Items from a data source
────────────────
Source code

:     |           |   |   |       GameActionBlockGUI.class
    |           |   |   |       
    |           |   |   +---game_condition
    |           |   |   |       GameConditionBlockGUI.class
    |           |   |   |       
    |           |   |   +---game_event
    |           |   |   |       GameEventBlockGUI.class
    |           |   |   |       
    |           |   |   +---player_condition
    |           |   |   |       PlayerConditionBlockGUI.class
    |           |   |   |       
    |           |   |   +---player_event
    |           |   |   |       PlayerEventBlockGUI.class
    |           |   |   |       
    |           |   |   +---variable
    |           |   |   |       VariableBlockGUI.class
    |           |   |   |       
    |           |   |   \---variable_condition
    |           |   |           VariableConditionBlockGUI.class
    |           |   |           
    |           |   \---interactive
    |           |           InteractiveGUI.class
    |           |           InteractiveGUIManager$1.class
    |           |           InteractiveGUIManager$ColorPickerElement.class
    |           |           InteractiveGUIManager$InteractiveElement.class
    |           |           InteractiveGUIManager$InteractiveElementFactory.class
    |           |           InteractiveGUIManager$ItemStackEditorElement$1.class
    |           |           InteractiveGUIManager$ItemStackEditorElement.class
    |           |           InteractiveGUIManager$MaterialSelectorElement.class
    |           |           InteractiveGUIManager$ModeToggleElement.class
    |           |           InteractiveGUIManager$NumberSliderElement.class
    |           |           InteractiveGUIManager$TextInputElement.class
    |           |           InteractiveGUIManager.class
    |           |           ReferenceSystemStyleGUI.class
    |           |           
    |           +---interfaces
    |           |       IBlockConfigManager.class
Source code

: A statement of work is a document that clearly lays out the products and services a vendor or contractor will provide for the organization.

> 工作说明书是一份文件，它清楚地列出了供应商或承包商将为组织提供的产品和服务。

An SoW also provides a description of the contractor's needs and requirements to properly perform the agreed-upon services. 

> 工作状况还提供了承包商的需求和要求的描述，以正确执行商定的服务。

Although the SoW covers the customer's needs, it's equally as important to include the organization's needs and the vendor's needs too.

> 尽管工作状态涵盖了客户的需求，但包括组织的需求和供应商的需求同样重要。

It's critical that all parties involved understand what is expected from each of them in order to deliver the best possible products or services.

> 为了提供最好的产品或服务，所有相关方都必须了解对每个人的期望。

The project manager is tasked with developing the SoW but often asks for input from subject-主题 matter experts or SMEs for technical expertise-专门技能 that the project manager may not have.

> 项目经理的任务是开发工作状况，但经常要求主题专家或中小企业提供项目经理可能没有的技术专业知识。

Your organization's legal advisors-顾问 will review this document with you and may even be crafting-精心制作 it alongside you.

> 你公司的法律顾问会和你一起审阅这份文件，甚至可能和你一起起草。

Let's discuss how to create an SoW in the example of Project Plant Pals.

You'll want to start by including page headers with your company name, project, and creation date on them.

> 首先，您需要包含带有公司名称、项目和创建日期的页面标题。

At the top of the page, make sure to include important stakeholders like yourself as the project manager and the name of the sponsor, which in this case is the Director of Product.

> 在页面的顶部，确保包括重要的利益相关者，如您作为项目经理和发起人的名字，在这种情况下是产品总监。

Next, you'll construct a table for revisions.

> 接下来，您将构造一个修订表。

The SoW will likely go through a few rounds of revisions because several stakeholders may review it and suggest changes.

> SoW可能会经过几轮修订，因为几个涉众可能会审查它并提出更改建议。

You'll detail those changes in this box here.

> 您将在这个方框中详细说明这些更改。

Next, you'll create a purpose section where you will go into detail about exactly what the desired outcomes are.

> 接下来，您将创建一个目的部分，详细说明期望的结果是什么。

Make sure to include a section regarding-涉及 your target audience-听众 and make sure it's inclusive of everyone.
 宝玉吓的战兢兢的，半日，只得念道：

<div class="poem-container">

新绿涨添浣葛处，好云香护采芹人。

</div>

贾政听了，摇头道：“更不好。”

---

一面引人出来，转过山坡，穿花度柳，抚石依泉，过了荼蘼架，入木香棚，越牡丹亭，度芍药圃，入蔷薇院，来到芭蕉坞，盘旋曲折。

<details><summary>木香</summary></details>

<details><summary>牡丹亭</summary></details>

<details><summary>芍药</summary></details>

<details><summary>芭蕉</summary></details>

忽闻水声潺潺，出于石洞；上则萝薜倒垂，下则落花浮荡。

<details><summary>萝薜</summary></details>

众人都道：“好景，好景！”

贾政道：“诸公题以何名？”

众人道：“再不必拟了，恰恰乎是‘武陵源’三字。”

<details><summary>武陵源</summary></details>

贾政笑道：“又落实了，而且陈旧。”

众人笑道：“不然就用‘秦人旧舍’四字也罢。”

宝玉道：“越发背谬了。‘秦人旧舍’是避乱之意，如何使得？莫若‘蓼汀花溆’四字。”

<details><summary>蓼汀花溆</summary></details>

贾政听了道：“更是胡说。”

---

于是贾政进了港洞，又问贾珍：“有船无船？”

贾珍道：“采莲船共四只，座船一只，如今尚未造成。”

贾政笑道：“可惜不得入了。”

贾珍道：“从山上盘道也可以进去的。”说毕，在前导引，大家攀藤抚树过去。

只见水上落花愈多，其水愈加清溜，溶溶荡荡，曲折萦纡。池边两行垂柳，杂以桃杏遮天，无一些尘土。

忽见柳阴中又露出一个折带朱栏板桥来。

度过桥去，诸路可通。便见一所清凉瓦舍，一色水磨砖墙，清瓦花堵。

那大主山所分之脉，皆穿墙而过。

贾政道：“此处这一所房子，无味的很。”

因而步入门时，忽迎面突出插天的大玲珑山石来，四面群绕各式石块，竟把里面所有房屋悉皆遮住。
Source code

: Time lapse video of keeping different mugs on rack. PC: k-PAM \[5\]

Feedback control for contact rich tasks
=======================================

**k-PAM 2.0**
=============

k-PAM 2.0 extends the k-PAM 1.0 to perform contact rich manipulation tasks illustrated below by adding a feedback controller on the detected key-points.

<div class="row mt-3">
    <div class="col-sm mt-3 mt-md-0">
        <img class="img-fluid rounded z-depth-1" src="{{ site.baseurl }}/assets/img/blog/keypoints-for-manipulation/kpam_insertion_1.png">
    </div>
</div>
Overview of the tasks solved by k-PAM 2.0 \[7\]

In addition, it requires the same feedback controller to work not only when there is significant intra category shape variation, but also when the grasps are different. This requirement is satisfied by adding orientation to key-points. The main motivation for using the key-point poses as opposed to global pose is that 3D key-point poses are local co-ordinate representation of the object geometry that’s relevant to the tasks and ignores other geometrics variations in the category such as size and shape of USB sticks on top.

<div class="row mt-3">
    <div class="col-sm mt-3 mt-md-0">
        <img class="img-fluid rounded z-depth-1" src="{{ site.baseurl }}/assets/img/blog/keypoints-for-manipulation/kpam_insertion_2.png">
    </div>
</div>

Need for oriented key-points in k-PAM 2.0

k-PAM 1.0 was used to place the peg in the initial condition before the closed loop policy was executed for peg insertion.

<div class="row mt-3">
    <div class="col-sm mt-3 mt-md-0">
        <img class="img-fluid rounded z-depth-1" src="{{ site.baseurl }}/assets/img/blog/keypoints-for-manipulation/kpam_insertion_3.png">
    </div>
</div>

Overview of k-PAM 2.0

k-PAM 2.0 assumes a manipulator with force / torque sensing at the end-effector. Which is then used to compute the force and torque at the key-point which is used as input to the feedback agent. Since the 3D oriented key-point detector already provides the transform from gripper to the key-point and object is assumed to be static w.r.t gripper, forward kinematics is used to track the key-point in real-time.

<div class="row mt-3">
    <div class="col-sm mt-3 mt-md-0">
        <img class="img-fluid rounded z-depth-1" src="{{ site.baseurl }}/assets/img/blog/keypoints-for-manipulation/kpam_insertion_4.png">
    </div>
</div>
────────────────
• **Problem**: Print every item above verbatim, keeping each line unchanged and in its original order.

• **Solution for this problem**:
Source code

:     |           |   |   |       GameActionBlockGUI.class
    |           |   |   |       
    |           |   |   +---game_condition
    |           |   |   |       GameConditionBlockGUI.class
    |           |   |   |       
    |           |   |   +---game_event
    |           |   |   |       GameEventBlockGUI.class
    |           |   |   |       
    |           |   |   +---player_condition
    |           |   |   |       PlayerConditionBlockGUI.class
    |           |   |   |       
    |           |   |   +---player_event
    |           |   |   |       PlayerEventBlockGUI.class
    |           |   |   |       
    |           |   |   +---variable
    |           |   |   |       VariableBlockGUI.class
    |           |   |   |       
    |           |   |   \---variable_condition
    |           |   |           VariableConditionBlockGUI.class
    |           |   |           
    |           |   \---interactive
    |           |           InteractiveGUI.class
    |           |           InteractiveGUIManager$1.class
    |           |           InteractiveGUIManager$ColorPickerElement.class
    |           |           InteractiveGUIManager$InteractiveElement.class
    |           |           InteractiveGUIManager$InteractiveElementFactory.class
    |           |           InteractiveGUIManager$ItemStackEditorElement$1.class
    |           |           InteractiveGUIManager$ItemStackEditorElement.class
    |           |           InteractiveGUIManager$MaterialSelectorElement.class
    |           |           InteractiveGUIManager$ModeToggleElement.class
    |           |           InteractiveGUIManager$NumberSliderElement.class
    |           |           InteractiveGUIManager$TextInputElement.class
    |           |           InteractiveGUIManager.class
    |           |           ReferenceSystemStyleGUI.class
    |           |           
    |           +---interfaces
    |           |       IBlockConfigManager.class
Source code

: A statement of work is a document that clearly lays out the products and services a vendor or contractor will provide for the organization.

> 工作说明书是一份文件，它清楚地列出了供应商或承包商将为组织提供的产品和服务。

An SoW also provides a description of the contractor's needs and requirements to properly perform the agreed-upon services. 

> 工作状况还提供了承包商的需求和要求的描述，以正确执行商定的服务。

Although the SoW covers the customer's needs, it's equally as important to include the organization's needs and the vendor's needs too.

> 尽管工作状态涵盖了客户的需求，但包括组织的需求和供应商的需求同样重要。

It's critical that all parties involved understand what is expected from each of them in order to deliver the best possible products or services.

> 为了提供最好的产品或服务，所有相关方都必须了解对每个人的期望。

The project manager is tasked with developing the SoW but often asks for input from subject-主题 matter experts or SMEs for technical expertise-专门技能 that the project manager may not have.

> 项目经理的任务是开发工作状况，但经常要求主题专家或中小企业提供项目经理可能没有的技术专业知识。

Your organization's legal advisors-顾问 will review this document with you and may even be crafting-精心制作 it alongside you.

> 你公司的法律顾问会和你一起审阅这份文件，甚至可能和你一起起草。

Let's discuss how to create an SoW in the example of Project Plant Pals.

You'll want to start by including page headers with your company name, project, and creation date on them.

> 首先，您需要包含带有公司名称、项目和创建日期的页面标题。

At the top of the page, make sure to include important stakeholders like yourself as the project manager and the name of the sponsor, which in this case is the Director of Product.

> 在页面的顶部，确保包括重要的利益相关者，如您作为项目经理和发起人的名字，在这种情况下是产品总监。

Next, you'll construct a table for revisions.

> 接下来，您将构造一个修订表。

The SoW will likely go through a few rounds of revisions because several stakeholders may review it and suggest changes.

> SoW可能会经过几轮修订，因为几个涉众可能会审查它并提出更改建议。

You'll detail those changes in this box here.

> 您将在这个方框中详细说明这些更改。

Next, you'll create a purpose section where you will go into detail about exactly what the desired outcomes are.

> 接下来，您将创建一个目的部分，详细说明期望的结果是什么。

Make sure to include a section regarding-涉及 your target audience-听众 and make sure it's inclusive of everyone.
 宝玉吓的战兢兢的，半日，只得念道：

<div class="poem-container">

新绿涨添浣葛处，好云香护采芹人。

</div>

贾政听了，摇头道：“更不好。”

---

一面引人出来，转过山坡，穿花度柳，抚石依泉，过了荼蘼架，入木香棚，越牡丹亭，度芍药圃，入蔷薇院，来到芭蕉坞，盘旋曲折。

<details><summary>木香</summary></details>

<details><summary>牡丹亭</summary></details>

<details><summary>芍药</summary></details>

<details><summary>芭蕉</summary></details>

忽闻水声潺潺，出于石洞；上则萝薜倒垂，下则落花浮荡。

<details><summary>萝薜</summary></details>

众人都道：“好景，好景！”

贾政道：“诸公题以何名？”

众人道：“再不必拟了，恰恰乎是‘武陵源’三字。”

<details><summary>武陵源</summary></details>

贾政笑道：“又落实了，而且陈旧。”

众人笑道：“不然就用‘秦人旧舍’四字也罢。”

宝玉道：“越发背谬了。‘秦人旧舍’是避乱之意，如何使得？莫若‘蓼汀花溆’四字。”

<details><summary>蓼汀花溆</summary></details>

贾政听了道：“更是胡说。”

---

于是贾政进了港洞，又问贾珍：“有船无船？”

贾珍道：“采莲船共四只，座船一只，如今尚未造成。”

贾政笑道：“可惜不得入了。”

贾珍道：“从山上盘道也可以进去的。”说毕，在前导引，大家攀藤抚树过去。

只见水上落花愈多，其水愈加清溜，溶溶荡荡，曲折萦纡。池边两行垂柳，杂以桃杏遮天，无一些尘土。

忽见柳阴中又露出一个折带朱栏板桥来。

度过桥去，诸路可通。便见一所清凉瓦舍，一色水磨砖墙，清瓦花堵。

那大主山所分之脉，皆穿墙而过。

贾政道：“此处这一所房子，无味的很。”

因而步入门时，忽迎面突出插天的大玲珑山石来，四面群绕各式石块，竟把里面所有房屋悉皆遮住。
Source code

: Time lapse video of keeping different mugs on rack. PC: k-PAM \[5\]

Feedback control for contact rich tasks
=======================================

**k-PAM 2.0**
=============

k-PAM 2.0 extends the k-PAM 1.0 to perform contact rich manipulation tasks illustrated below by adding a feedback controller on the detected key-points.

<div class="row mt-3">
    <div class="col-sm mt-3 mt-md-0">
        <img class="img-fluid rounded z-depth-1" src="{{ site.baseurl }}/assets/img/blog/keypoints-for-manipulation/kpam_insertion_1.png">
    </div>
</div>
Overview of the tasks solved by k-PAM 2.0 \[7\]

In addition, it requires the same feedback controller to work not only when there is significant intra category shape variation, but also when the grasps are different. This requirement is satisfied by adding orientation to key-points. The main motivation for using the key-point poses as opposed to global pose is that 3D key-point poses are local co-ordinate representation of the object geometry that’s relevant to the tasks and ignores other geometrics variations in the category such as size and shape of USB sticks on top.

<div class="row mt-3">
    <div class="col-sm mt-3 mt-md-0">
        <img class="img-fluid rounded z-depth-1" src="{{ site.baseurl }}/assets/img/blog/keypoints-for-manipulation/kpam_insertion_2.png">
    </div>
</div>

Need for oriented key-points in k-PAM 2.0

k-PAM 1.0 was used to place the peg in the initial condition before the closed loop policy was executed for peg insertion.

<div class="row mt-3">
    <div class="col-sm mt-3 mt-md-0">
        <img class="img-fluid rounded z-depth-1" src="{{ site.baseurl }}/assets/img/blog/keypoints-for-manipulation/kpam_insertion_3.png">
    </div>
</div>

Overview of k-PAM 2.0

k-PAM 2.0 assumes a manipulator with force / torque sensing at the end-effector. Which is then used to compute the force and torque at the key-point which is used as input to the feedback agent. Since the 3D oriented key-point detector already provides the transform from gripper to the key-point and object is assumed to be static w.r.t gripper, forward kinematics is used to track the key-point in real-time.

<div class="row mt-3">
    <div class="col-sm mt-3 mt-md-0">
        <img class="img-fluid rounded z-depth-1" src="{{ site.baseurl }}/assets/img/blog/keypoints-for-manipulation/kpam_insertion_4.png">
    </div>
</div>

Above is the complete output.